See also free web tools, such as
https://dnschecker.org/
https://www.whatsmydns.net/

 

[argel1200]

AlanD has it. . \DNSBench.exe /nosend /remove all /add .\my-nameservers.ini /domains .\my-domains.ini. I've also used /add system but it doesn't change the results. But, the /domains part is irrelevant because (as per below) DBench never makes it that far.

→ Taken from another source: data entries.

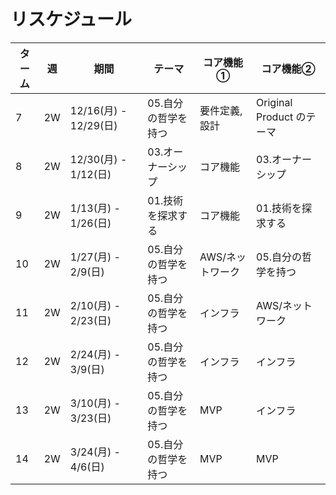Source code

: # リスケジュール

| ターム | 週 | 期間 | テーマ                                   | コア機能①                               | コア機能②                               |
|---|---|---|---|---|---|
| 7 |2W | 12/16(月) - 12/29(日) | 05.自分の哲学を持つ | 要件定義, 設計 | Original Product のテーマ |
| 8 |2W | 12/30(月) - 1/12(日) | 03.オーナーシップ          | コア機能 | 03.オーナーシップ                   |
| 9 |2W | 1/13(月) - 1/26(日)  | 01.技術を探求する          | コア機能 | 01.技術を探求する                   |
| 10 |2W| 1/27(月) - 2/9(日)   | 05.自分の哲学を持つ | AWS/ネットワーク | 05.自分の哲学を持つ                   |
| 11 |2W| 2/10(月) - 2/23(日)  | 05.自分の哲学を持つ | インフラ | AWS/ネットワーク                   |
| 12 |2W| 2/24(月) - 3/9(日)   | 05.自分の哲学を持つ | インフラ | インフラ                           |
| 13 |2W| 3/10(月) - 3/23(日)  | 05.自分の哲学を持つ | MVP | インフラ                           |
| 14 |2W| 3/24(月) - 4/6(日)   | 05.自分の哲学を持つ | MVP | MVP                             |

Trying with just one nameserver (one of the green donut ones), this is what I'm seeing in the response logs for my IP address (disclaimer: data extracted from a CSV using copilot):

12:53:14.362 — UDP: query: isc.org IN A NOERROR
12:53:14.610 — UDP: query: isc.org IN A NOERROR
12:53:14.862 — UDP: query: isc.org IN A NOERROR
12:53:15.111 — UDP: query: isc.org IN A NOERROR
12:53:15.360 — UDP: query: isc.org IN A NOERROR
12:53:15.608 — UDP: query: isc.org IN A NOERROR
12:53:15.870 — UDP: query: isc.org IN A NOERROR
12:53:16.118 — UDP: query: isc.org IN A NOERROR
12:53:16.380 — UDP: query: isc.org IN A NOERROR
12:53:16.630 — UDP: query: isc.org IN A NOERROR
12:53:16.880 — UDP: query: isc.org IN A NOERROR
12:53:17.132 — UDP: query: isc.org IN A NOERROR
12:53:17.381 — UDP: query: isc.org IN A NOERROR
12:53:17.631 — UDP: query: isc.org IN A NOERROR
12:53:17.878 — UDP: query: isc.org IN A NOERROR
12:53:18.126 — UDP: query: isc.org IN A NOERROR
12:53:18.375 — UDP: query: isc.org IN A NOERROR
12:53:18.622 — UDP: query: isc.org IN A NOERROR
12:53:18.871 — UDP: query: isc.org IN A NOERROR
12:53:19.135 — UDP: query: isc.org IN A NOERROR
12:53:19.456 — UDP: query: evslxxlwzhwbswzob3ronwqtmc.com IN A NXDOMAIN
12:53:19.784 — UDP: query: www.2qcg45ntx3jnf4ea3utuvhcj2f.com IN A NXDOMAIN
12:53:20.042 — UDP: query: net10.rebindtest.com IN A NOERROR
12:53:20.042 — UDP: query: net10.rebindtest.com IN AAAA NOERROR
12:53:20.042 — UDP: query: net127.rebindtest.com IN A NOERROR
12:53:20.042 — UDP: query: net127.rebindtest.com IN AAAA NOERROR
12:53:20.042 — UDP: query: net172.rebindtest.com IN A NOERROR
12:53:20.042 — UDP: query: net172.rebindtest.com IN AAAA NOERROR
12:53:20.042 — UDP: query: net192.rebindtest.com IN A NOERROR
12:53:20.042 — UDP: query: net192.rebindtest.com IN AAAA NOERROR
12:53:20.042 — UDP: query: net4.rebindtest.com IN A NOERROR
12:53:20.042 — UDP: query: net4.rebindtest.com IN AAAA NOERROR

These all look like expected results. Even more confusing!

EDIT: Looks like Copilot took out the word "response:". To be clear, I do not have queries, only responses.